— EXERCISE AIM —
The required answer is every line of the data containing the word "posts".

#### EXTRACTED DATA

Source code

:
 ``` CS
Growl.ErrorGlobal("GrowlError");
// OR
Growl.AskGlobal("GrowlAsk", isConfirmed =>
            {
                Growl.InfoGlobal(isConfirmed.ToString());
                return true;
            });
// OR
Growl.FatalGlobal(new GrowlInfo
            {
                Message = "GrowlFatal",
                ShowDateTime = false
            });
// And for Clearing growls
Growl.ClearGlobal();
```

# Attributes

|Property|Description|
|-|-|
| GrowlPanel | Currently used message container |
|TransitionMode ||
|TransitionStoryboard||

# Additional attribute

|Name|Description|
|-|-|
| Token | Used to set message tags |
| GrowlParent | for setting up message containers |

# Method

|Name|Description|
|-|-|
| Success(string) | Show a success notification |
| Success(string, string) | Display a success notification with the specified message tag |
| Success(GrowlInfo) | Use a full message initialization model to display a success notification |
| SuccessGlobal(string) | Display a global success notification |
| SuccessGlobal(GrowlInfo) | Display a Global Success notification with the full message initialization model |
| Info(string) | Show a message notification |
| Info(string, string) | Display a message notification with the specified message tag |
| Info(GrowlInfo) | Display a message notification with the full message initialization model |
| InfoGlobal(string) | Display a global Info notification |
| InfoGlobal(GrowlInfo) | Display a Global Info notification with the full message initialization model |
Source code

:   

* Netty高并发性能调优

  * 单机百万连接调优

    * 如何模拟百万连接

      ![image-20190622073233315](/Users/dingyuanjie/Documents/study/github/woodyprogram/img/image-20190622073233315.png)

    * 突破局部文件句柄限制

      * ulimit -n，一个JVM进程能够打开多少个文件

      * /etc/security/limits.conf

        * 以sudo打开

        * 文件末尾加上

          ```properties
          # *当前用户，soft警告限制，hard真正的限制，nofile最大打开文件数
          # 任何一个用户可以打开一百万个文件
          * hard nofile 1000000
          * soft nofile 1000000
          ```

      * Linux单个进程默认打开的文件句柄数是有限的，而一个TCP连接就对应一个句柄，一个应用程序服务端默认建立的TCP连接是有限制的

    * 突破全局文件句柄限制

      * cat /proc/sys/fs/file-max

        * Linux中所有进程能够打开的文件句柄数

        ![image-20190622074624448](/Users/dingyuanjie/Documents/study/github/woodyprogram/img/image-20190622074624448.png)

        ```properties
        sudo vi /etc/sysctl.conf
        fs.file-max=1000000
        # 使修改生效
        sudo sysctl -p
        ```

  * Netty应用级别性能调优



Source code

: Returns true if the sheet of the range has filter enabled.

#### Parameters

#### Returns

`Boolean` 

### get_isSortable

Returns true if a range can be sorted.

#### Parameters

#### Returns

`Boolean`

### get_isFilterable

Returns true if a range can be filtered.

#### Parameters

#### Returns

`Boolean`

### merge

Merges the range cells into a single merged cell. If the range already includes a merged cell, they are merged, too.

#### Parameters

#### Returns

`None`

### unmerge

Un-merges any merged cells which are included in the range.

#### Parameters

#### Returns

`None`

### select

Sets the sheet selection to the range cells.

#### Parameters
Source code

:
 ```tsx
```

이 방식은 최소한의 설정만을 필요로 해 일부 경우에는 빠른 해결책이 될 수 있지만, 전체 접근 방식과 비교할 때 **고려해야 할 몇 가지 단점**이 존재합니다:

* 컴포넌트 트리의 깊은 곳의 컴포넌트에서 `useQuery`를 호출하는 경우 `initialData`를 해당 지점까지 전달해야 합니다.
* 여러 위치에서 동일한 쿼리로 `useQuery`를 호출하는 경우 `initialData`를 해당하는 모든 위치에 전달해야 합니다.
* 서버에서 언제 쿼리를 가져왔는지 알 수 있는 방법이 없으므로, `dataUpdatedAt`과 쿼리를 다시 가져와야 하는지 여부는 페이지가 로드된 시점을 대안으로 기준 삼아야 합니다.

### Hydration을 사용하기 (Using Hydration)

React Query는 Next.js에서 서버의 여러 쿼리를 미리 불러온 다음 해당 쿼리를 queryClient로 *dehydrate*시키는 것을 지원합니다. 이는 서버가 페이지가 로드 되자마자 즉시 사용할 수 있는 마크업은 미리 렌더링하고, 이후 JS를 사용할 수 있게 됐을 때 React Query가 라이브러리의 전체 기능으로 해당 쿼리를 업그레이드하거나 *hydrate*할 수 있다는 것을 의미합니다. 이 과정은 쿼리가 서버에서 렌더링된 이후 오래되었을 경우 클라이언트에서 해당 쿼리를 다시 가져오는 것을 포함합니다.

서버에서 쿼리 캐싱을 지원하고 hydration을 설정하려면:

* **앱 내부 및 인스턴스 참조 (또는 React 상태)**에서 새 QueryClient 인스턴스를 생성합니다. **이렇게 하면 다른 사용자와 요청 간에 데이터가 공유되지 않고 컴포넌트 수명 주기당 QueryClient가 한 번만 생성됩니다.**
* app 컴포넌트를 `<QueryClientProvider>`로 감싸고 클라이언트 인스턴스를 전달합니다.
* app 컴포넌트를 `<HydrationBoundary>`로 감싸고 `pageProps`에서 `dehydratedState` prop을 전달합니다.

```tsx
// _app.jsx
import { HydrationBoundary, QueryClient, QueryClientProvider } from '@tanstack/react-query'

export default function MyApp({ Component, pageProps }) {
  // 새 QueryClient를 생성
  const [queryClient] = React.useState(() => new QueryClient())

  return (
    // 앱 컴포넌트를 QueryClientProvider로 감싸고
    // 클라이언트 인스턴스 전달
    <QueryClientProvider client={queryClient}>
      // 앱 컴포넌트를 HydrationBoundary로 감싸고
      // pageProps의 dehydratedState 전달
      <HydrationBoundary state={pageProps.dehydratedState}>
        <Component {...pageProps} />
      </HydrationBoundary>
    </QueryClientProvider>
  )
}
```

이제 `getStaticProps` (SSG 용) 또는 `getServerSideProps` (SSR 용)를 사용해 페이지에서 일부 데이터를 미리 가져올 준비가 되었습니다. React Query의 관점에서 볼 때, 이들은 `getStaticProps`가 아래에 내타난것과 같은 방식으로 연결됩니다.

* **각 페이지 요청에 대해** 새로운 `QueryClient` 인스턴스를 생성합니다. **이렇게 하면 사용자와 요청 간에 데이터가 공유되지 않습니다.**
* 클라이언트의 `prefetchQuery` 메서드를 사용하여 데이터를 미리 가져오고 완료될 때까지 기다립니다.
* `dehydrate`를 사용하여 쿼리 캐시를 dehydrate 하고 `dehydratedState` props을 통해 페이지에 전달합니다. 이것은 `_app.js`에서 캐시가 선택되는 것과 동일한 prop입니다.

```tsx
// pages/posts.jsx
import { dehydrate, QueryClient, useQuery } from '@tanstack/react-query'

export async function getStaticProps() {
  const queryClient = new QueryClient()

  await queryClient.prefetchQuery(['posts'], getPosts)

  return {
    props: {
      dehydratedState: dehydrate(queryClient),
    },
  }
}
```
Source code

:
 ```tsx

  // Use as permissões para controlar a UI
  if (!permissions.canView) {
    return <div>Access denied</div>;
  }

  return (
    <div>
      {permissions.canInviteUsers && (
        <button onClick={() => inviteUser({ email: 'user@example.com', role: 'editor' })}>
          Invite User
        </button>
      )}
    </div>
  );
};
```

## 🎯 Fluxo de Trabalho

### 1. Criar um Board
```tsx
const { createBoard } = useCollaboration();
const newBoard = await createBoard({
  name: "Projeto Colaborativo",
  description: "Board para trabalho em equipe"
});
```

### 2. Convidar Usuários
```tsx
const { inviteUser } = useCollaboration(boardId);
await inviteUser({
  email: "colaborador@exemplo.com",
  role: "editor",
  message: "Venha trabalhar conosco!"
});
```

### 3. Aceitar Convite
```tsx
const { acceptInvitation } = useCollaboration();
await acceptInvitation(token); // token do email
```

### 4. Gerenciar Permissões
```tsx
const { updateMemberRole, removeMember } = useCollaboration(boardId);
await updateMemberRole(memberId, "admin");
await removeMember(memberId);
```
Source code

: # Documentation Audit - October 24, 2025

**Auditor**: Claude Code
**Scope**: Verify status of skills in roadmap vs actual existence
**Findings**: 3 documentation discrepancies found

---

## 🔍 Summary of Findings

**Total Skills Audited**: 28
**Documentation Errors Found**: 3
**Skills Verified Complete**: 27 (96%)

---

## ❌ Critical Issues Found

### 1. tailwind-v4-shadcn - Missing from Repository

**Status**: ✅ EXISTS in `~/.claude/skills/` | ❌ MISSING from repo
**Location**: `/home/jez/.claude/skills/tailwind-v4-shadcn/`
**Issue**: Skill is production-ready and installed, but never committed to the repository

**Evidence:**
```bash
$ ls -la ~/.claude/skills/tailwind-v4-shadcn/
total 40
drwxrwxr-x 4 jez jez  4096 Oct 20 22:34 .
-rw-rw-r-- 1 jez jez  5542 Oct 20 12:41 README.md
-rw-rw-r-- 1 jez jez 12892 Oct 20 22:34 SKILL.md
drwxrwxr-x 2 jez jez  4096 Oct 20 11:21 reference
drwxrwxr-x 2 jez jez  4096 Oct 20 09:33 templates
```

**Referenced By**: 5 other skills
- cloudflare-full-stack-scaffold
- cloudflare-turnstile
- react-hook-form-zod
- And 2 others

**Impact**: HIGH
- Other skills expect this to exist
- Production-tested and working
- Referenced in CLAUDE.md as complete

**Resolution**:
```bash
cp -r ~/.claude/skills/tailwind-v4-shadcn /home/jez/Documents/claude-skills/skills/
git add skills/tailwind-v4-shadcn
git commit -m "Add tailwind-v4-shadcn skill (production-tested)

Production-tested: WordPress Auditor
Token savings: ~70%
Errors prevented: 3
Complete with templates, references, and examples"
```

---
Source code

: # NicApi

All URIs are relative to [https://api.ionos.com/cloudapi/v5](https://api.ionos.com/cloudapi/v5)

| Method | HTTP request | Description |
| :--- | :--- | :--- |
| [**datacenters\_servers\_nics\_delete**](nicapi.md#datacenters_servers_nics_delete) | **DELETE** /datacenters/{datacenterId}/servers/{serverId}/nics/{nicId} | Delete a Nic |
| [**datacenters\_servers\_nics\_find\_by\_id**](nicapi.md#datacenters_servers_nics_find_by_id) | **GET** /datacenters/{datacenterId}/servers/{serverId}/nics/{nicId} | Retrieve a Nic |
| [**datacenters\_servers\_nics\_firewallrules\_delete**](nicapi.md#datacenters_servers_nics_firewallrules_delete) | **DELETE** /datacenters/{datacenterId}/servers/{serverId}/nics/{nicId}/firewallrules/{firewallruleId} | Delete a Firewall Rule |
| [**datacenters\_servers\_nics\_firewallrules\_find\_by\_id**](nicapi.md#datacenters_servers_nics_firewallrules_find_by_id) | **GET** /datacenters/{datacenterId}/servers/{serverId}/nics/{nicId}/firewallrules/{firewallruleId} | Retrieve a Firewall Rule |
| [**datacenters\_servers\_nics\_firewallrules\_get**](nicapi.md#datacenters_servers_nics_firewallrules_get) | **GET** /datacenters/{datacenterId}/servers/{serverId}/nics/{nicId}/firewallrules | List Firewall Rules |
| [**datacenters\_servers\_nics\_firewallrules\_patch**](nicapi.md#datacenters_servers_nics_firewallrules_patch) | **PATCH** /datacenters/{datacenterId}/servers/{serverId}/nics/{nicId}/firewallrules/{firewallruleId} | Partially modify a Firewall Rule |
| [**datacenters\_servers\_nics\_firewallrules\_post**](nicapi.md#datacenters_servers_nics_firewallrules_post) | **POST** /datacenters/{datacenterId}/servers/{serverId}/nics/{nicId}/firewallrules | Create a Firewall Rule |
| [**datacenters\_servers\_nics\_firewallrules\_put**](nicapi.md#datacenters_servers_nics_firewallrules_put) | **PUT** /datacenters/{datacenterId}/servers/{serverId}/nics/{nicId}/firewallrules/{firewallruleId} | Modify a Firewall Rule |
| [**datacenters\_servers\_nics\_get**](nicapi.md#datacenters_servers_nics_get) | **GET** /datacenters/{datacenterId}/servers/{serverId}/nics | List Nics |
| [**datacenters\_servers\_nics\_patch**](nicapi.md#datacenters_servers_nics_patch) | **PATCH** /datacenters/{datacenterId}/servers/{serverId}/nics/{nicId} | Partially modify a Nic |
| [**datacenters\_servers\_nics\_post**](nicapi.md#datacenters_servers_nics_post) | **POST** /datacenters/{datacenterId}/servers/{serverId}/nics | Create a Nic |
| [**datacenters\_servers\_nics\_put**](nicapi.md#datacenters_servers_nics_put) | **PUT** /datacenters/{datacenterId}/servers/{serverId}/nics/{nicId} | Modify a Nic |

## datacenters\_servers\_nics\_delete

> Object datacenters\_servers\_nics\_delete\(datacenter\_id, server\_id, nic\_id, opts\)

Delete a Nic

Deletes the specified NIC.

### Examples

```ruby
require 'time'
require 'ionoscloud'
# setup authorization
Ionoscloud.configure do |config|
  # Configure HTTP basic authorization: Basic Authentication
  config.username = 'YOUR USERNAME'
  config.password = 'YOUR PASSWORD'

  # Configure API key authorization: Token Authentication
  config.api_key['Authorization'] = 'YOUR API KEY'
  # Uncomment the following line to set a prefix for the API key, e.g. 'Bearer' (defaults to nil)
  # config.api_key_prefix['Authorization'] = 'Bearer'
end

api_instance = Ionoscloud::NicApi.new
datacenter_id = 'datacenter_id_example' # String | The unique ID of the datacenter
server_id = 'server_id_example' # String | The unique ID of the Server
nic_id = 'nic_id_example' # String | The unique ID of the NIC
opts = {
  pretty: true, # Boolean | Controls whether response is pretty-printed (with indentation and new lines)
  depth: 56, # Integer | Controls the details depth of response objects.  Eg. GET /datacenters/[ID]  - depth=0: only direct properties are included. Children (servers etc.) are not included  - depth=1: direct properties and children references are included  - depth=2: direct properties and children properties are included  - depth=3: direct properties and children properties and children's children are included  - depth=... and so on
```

########

— ANSWER AREA —
// pages/posts.jsx
  await queryClient.prefetchQuery(['posts'], getPosts)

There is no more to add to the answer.